═════ Available data
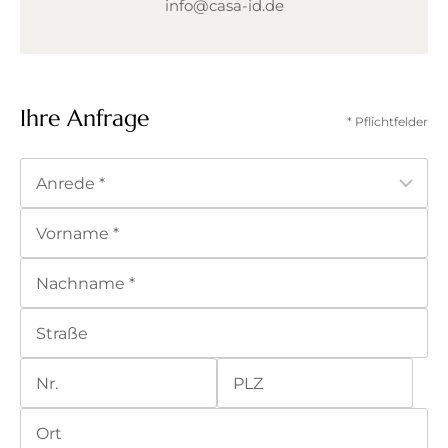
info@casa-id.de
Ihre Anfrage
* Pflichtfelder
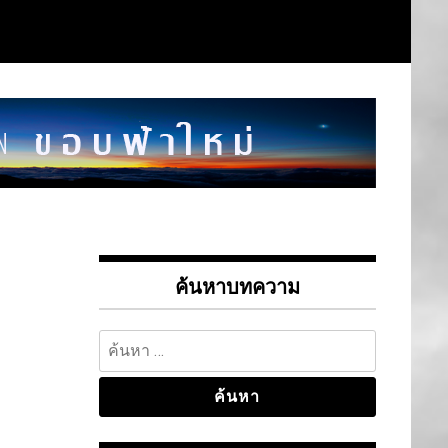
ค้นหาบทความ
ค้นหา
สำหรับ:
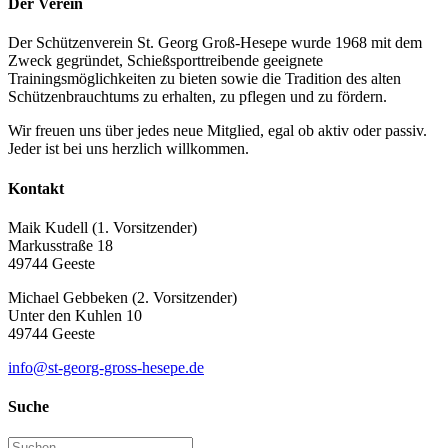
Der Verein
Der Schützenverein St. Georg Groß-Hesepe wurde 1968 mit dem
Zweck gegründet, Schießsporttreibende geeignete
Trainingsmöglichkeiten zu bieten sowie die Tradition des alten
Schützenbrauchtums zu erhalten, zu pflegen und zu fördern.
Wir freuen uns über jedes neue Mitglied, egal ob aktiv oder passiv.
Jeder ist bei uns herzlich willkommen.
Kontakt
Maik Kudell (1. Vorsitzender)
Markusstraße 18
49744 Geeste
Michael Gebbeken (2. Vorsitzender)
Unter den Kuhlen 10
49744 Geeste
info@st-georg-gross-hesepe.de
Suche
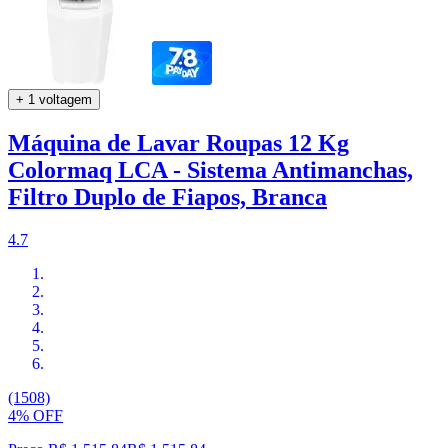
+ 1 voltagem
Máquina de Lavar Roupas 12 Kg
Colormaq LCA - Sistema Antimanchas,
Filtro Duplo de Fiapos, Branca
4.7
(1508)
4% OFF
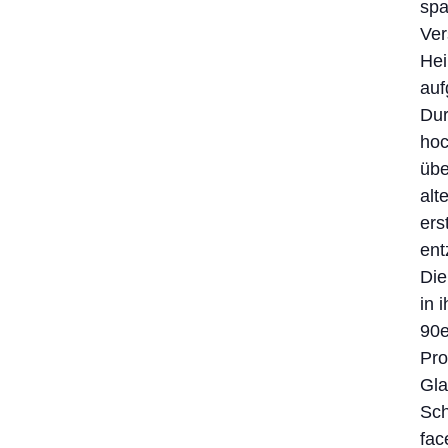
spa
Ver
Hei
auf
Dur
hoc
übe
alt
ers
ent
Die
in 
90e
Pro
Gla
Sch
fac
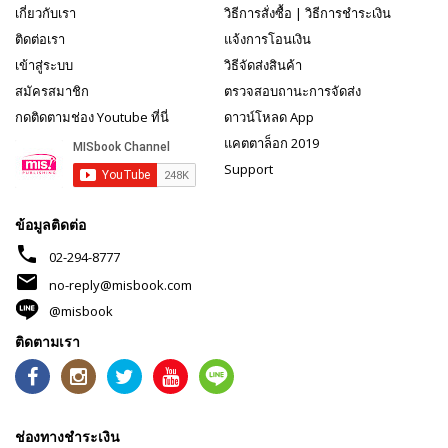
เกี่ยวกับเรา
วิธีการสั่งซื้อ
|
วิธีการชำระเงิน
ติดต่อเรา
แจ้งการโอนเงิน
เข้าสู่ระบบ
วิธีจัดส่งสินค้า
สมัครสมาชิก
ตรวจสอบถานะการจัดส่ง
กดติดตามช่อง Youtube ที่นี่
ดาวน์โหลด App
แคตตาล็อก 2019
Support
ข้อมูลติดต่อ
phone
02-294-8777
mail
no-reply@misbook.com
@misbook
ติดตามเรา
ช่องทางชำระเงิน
══════════
Work instructions -
Without the pictures, print the records in full, exactly as they appear.

Task solution -
info@casa-id.de
Ihre Anfrage
* Pflichtfelder
ค้นหาบทความ
ค้นหา
สำหรับ:
Der Verein
Der Schützenverein St. Georg Groß-Hesepe wurde 1968 mit dem
Zweck gegründet, Schießsporttreibende geeignete
Trainingsmöglichkeiten zu bieten sowie die Tradition des alten
Schützenbrauchtums zu erhalten, zu pflegen und zu fördern.
Wir freuen uns über jedes neue Mitglied, egal ob aktiv oder passiv.
Jeder ist bei uns herzlich willkommen.
Kontakt
Maik Kudell (1. Vorsitzender)
Markusstraße 18
49744 Geeste
Michael Gebbeken (2. Vorsitzender)
Unter den Kuhlen 10
49744 Geeste
info@st-georg-gross-hesepe.de
Suche
+ 1 voltagem
Máquina de Lavar Roupas 12 Kg
Colormaq LCA - Sistema Antimanchas,
Filtro Duplo de Fiapos, Branca
4.7
(1508)
4% OFF
spa
Ver
Hei
auf
Dur
hoc
übe
alt
ers
ent
Die
in 
90e
Pro
Gla
Sch
fac
เกี่ยวกับเรา
วิธีการสั่งซื้อ
|
วิธีการชำระเงิน
ติดต่อเรา
แจ้งการโอนเงิน
เข้าสู่ระบบ
วิธีจัดส่งสินค้า
สมัครสมาชิก
ตรวจสอบถานะการจัดส่ง
กดติดตามช่อง Youtube ที่นี่
ดาวน์โหลด App
แคตตาล็อก 2019
Support
ข้อมูลติดต่อ
phone
02-294-8777
mail
no-reply@misbook.com
@misbook
ติดตามเรา
ช่องทางชำระเงิน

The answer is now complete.